Moral Origins. By Christopher Boehm.
By Jag Bhalla:
Christopher Boehm in Moral Origins concludes, after intensive analysis of 50 representative hunter-gatherer cultures, that our ancestors likely experienced a “radical political change,” evolving from a hierarchic “apelike ‘might is right’…social order,” to become more egalitarian. About 250,000 years ago, their survival became a team sport because chasing big-game toward teammates was much more productive than solo hunting. But only if profit-sharing was sustainable. Even with fit teammates hunting needs luck (e.g. 4% success today). Then, as now, the logic of social insurance solved team problems by sharing profits and risks. Productivity gains in interdependent teams radically changed our evolution. Cooperators thrived. As did teams with the best adapted sharing rules, provided they were well enforced.
Boehm says all surviving hunter-gatherers enforce law-like social rules to prevent excessive egoism, nepotism, and cronyism. They use rebukes, ridicule, shame, shunning, exile and execution (typically delegated to close male kin of the condemned, to avoid inter-family feuding). For example, meat isn’t distributed by the successful hunter but by neutral stakeholders. Excessively dominant alpha-male behavior—like hogging more than a fair share of meat—is punished by “counterdominant coalitions.” If the strong abused their power they were eliminated, in a sort of inverted eugenics.
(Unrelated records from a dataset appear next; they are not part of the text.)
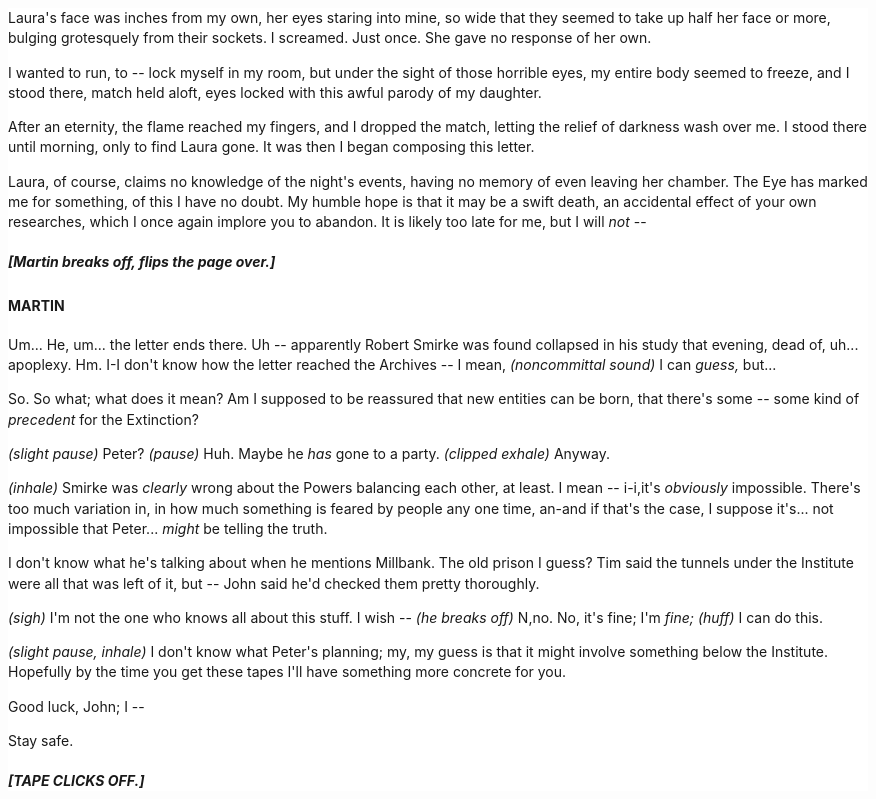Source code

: Laura's face was inches from my own, her eyes staring into mine, so wide that they seemed to take up half her face or more, bulging grotesquely from their sockets. I screamed. Just once. She gave no response of her own.

I wanted to run, to -- lock myself in my room, but under the sight of those horrible eyes, my entire body seemed to freeze, and I stood there, match held aloft, eyes locked with this awful parody of my daughter.

After an eternity, the flame reached my fingers, and I dropped the match, letting the relief of darkness wash over me. I stood there until morning, only to find Laura gone. It was then I began composing this letter.

Laura, of course, claims no knowledge of the night's events, having no memory of even leaving her chamber. The Eye has marked me for something, of this I have no doubt. My humble hope is that it may be a swift death, an accidental effect of your own researches, which I once again implore you to abandon. It is likely too late for me, but I will *not* --

##### [Martin breaks off, flips the page over.]

#### MARTIN

Um... He, um... the letter ends there. Uh -- apparently Robert Smirke
was found collapsed in his study that evening, dead of, uh... apoplexy. Hm. I-I don't know how the letter reached the Archives -- I mean, _(noncommittal sound)_ I can *guess,* but...

So. So what; what does it mean? Am I supposed to be reassured that new entities can be born, that there's some -- some kind of *precedent* for the Extinction?

_(slight pause)_ Peter? _(pause)_ Huh. Maybe he *has* gone to a party. _(clipped exhale)_ Anyway.

_(inhale)_ Smirke was *clearly* wrong about the Powers balancing each other, at least. I mean -- i-i,it's *obviously* impossible. There's too much variation in, in how much something is feared by people any one time, an-and if that's the case, I suppose it's... not impossible that Peter... *might* be telling the truth.

I don't know what he's talking about when he mentions Millbank. The old prison I guess? Tim said the tunnels under the Institute were all that was left of it, but -- John said he'd checked them pretty thoroughly.

_(sigh)_ I'm not the one who knows all about this stuff. I wish -- _(he breaks off)_ N,no. No, it's fine; I'm *fine;* _(huff)_ I can do this.

_(slight pause, inhale)_ I don't know what Peter's planning; my, my guess is that it might involve something below the Institute. Hopefully by the time you get these tapes I'll have something more concrete for you.

Good luck, John; I --

Stay safe.

##### [TAPE CLICKS OFF.]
Resisting injustice and tyranny are universal traits in today’s hunter-gatherers. They likely run 10,000 generations deep in our prehistory.
Social punishment created powerful selection pressures. Self-control becomes the lowest-cost strategy for avoiding social penalties. Shame and guilt likely evolved as mechanisms for internalizing the logic of team rules—a social contract written into our biology. We intuitively recognize what is considered punishable. And often punish ourselves. Cultures configure shame and guilt system triggers differently. But rules balancing short term individual selfish gain with longer-term or team interests are more evolutionarily productive. Thinking of our evolved urges as irresistible is a deep error, since self-control, especially relative to social rules, has long been needed for survival (see “evo-irresistible error”)
Our ancestors bred themselves to be team players. They used intelligently directed artificial selection of good cooperators as mates (“auto-domestication”). Bad cooperators were less likely to be selected for, or successful at, the hugely costly and highly collaborative business of raising long helpless offspring.”